Loring’s team tackled this problem using their expertise with induced pluripotent stem cells (iPSCs), which can be taken from almost any tissue in an adult and reprogrammed to become a different kind of tissue. In this case, the researchers used samples from juveniles and adults with Fragile X syndrome and induced the cells to become neurons in a lab dish.
The research revealed that multiple iPSC lines with Fragile X syndrome showed delayed neurodevelopment compared with a non-Fragile X control group, suggesting that the same thing might happen when a fetus develops in utero. The study also suggested that the Fragile X cells had delayed development in formation of neuronal synapses, the connections that neurons make between regions of the brain to send messages. “The cells are in the brain, but they don’t migrate properly or connect correctly,” said Loring.
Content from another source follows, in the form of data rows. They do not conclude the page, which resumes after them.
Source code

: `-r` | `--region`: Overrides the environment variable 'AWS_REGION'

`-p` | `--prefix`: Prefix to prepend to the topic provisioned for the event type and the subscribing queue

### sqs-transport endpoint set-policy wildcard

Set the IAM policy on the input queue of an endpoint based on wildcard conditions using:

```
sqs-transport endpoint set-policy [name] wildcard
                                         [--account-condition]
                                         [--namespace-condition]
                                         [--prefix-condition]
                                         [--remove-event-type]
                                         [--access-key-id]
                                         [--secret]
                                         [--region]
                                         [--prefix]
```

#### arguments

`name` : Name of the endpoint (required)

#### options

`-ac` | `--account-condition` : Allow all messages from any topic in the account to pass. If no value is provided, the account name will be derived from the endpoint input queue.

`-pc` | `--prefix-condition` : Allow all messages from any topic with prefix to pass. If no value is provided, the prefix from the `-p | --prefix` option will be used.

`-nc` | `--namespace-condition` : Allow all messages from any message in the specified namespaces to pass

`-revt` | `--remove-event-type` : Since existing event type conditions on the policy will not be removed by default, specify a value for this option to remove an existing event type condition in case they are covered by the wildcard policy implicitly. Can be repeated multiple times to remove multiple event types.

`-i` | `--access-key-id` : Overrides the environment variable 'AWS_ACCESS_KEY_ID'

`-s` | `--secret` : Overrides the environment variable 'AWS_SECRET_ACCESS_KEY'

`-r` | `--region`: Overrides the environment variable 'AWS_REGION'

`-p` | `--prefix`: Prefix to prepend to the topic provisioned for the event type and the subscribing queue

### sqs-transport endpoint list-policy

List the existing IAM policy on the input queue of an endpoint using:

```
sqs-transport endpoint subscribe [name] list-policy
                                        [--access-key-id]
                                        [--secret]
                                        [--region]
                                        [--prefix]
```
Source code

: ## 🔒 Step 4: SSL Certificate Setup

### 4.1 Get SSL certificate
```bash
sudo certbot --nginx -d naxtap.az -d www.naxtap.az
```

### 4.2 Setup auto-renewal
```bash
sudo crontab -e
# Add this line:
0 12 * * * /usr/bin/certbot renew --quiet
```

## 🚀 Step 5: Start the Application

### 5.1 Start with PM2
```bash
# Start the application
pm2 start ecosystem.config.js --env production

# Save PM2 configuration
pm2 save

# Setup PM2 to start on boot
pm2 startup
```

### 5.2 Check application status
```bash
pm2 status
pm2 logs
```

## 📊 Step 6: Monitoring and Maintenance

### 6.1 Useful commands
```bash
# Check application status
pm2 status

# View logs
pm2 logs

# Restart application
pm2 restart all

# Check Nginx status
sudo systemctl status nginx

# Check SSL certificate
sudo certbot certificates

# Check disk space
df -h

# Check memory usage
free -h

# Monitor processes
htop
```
The scientists also discovered a second, more surprising aspect of the syndrome. The mutation on the X chromosome appeared to trigger genome-wide changes to DNA modifications. These changes, made through a process called DNA methylation, alter gene expression.
“We were really surprised to find that, and it suggests the protein that is lost in Fragile X syndrome has some regulatory role,” said study first author Michael J. Boland, a researcher at TSRI at the time of the study, now at Columbia University.
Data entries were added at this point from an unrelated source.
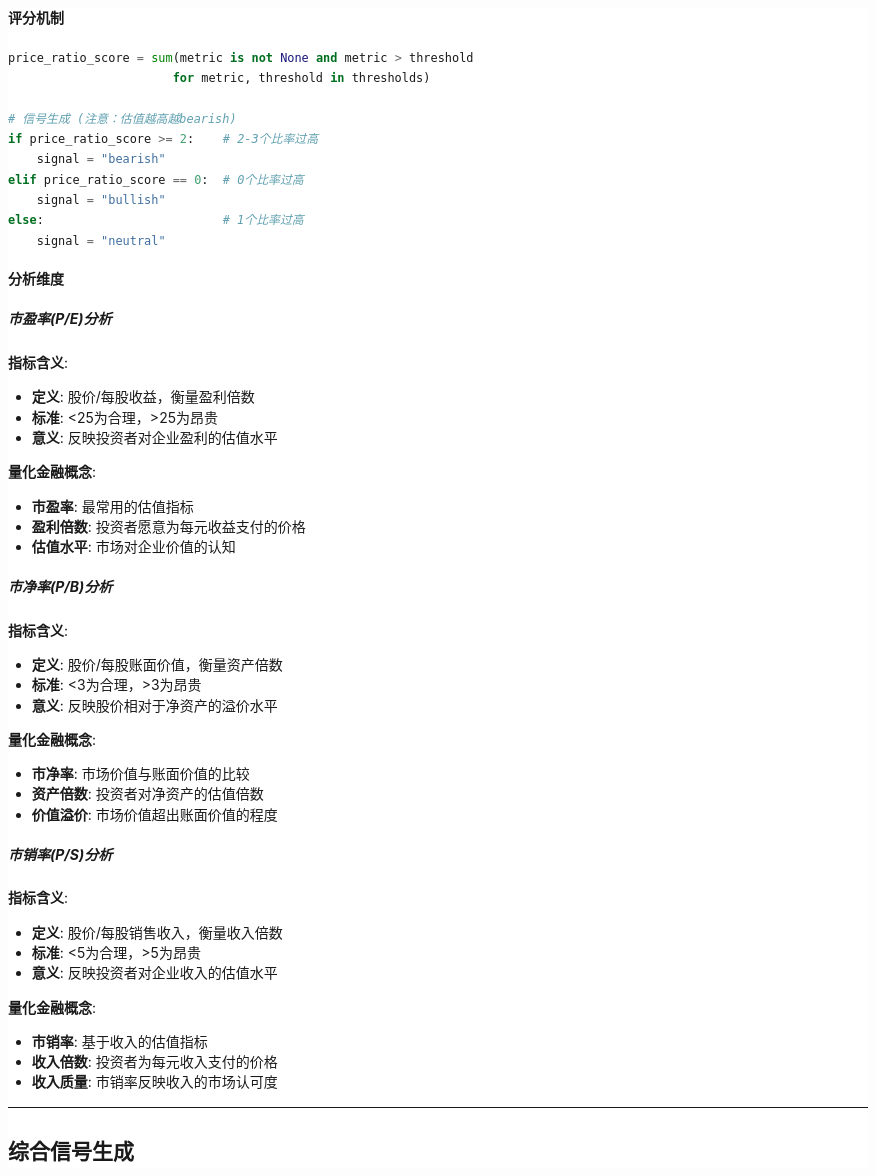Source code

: #### 评分机制
```python
price_ratio_score = sum(metric is not None and metric > threshold 
                       for metric, threshold in thresholds)

# 信号生成 (注意：估值越高越bearish)
if price_ratio_score >= 2:    # 2-3个比率过高
    signal = "bearish"
elif price_ratio_score == 0:  # 0个比率过高
    signal = "bullish"
else:                         # 1个比率过高
    signal = "neutral"
```

#### 分析维度

##### 市盈率(P/E)分析
**指标含义**:
- **定义**: 股价/每股收益，衡量盈利倍数
- **标准**: <25为合理，>25为昂贵
- **意义**: 反映投资者对企业盈利的估值水平

**量化金融概念**:
- **市盈率**: 最常用的估值指标
- **盈利倍数**: 投资者愿意为每元收益支付的价格
- **估值水平**: 市场对企业价值的认知

##### 市净率(P/B)分析
**指标含义**:
- **定义**: 股价/每股账面价值，衡量资产倍数
- **标准**: <3为合理，>3为昂贵
- **意义**: 反映股价相对于净资产的溢价水平

**量化金融概念**:
- **市净率**: 市场价值与账面价值的比较
- **资产倍数**: 投资者对净资产的估值倍数
- **价值溢价**: 市场价值超出账面价值的程度

##### 市销率(P/S)分析
**指标含义**:
- **定义**: 股价/每股销售收入，衡量收入倍数
- **标准**: <5为合理，>5为昂贵
- **意义**: 反映投资者对企业收入的估值水平

**量化金融概念**:
- **市销率**: 基于收入的估值指标
- **收入倍数**: 投资者为每元收入支付的价格
- **收入质量**: 市销率反映收入的市场认可度

---

## 综合信号生成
Working with TSRI alumnus Kristopher L. Nazor, Boland found that these DNA methylation changes appeared to affect many genes associated with autism spectrum disorder, which may help explain why the two disorders show many similarities.
The researchers said they plan to take a closer look at the DNA methylation patterns discovered in this study. They also hope to use the same iPSC reprogramming techniques to study other disorders that start before birth.
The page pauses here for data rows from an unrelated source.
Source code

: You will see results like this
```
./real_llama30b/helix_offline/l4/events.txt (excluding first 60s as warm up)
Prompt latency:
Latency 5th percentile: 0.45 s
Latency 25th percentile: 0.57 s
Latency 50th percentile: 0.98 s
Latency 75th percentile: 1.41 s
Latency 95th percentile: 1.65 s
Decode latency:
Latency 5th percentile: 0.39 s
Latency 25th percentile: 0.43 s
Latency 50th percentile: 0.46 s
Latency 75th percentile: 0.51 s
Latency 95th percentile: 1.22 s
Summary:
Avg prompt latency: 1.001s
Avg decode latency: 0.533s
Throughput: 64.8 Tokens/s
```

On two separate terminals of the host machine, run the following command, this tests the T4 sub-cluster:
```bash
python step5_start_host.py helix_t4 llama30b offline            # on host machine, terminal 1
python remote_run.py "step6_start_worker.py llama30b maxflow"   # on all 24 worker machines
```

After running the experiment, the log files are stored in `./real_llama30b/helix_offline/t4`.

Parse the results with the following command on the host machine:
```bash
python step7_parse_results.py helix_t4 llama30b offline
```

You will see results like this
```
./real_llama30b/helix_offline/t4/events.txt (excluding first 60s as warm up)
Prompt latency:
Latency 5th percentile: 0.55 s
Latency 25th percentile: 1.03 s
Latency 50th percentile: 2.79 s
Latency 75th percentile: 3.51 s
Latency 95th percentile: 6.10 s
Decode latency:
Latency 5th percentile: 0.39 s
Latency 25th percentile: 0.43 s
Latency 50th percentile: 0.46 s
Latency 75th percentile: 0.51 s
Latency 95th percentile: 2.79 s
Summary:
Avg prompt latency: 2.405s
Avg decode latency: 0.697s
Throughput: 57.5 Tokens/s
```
“Now we have the tools to ask the questions to advance people’s health,” said Loring.
In addition to Loring, Boland and Nazor, authors of the study, “Molecular analyses of neurogenic defects in a human pluripotent stem cell model of Fragile X syndrome,” were Ha T. Tran, Candace L. Lynch and Pietro Paolo Sanna of TSRI; Attila Szücs of the University of California, San Diego, and Eötvös Loránd University; Ryder Paredes of California State University, Channel Islands; and Flora Tassone of the University of California, Davis.
This study was supported by the California Institute for Regenerative Medicine (CIRM, grants CL1-00502, TR01250, RM1-01717 and TR3-05603), the National Institute of Mental Health (grant R33MH087925-04), the National Institute on Drug Abuse (R21DA032975-01), the Hungarian Brain Research Program (grant KTIA_NAP_13-2014-0018), the Eunice Kennedy Shriver National Institute of Child Health and Human Development (grant HD02274), the National Institutes of Health (grant GM113929) and an Autism Speaks Fellowship.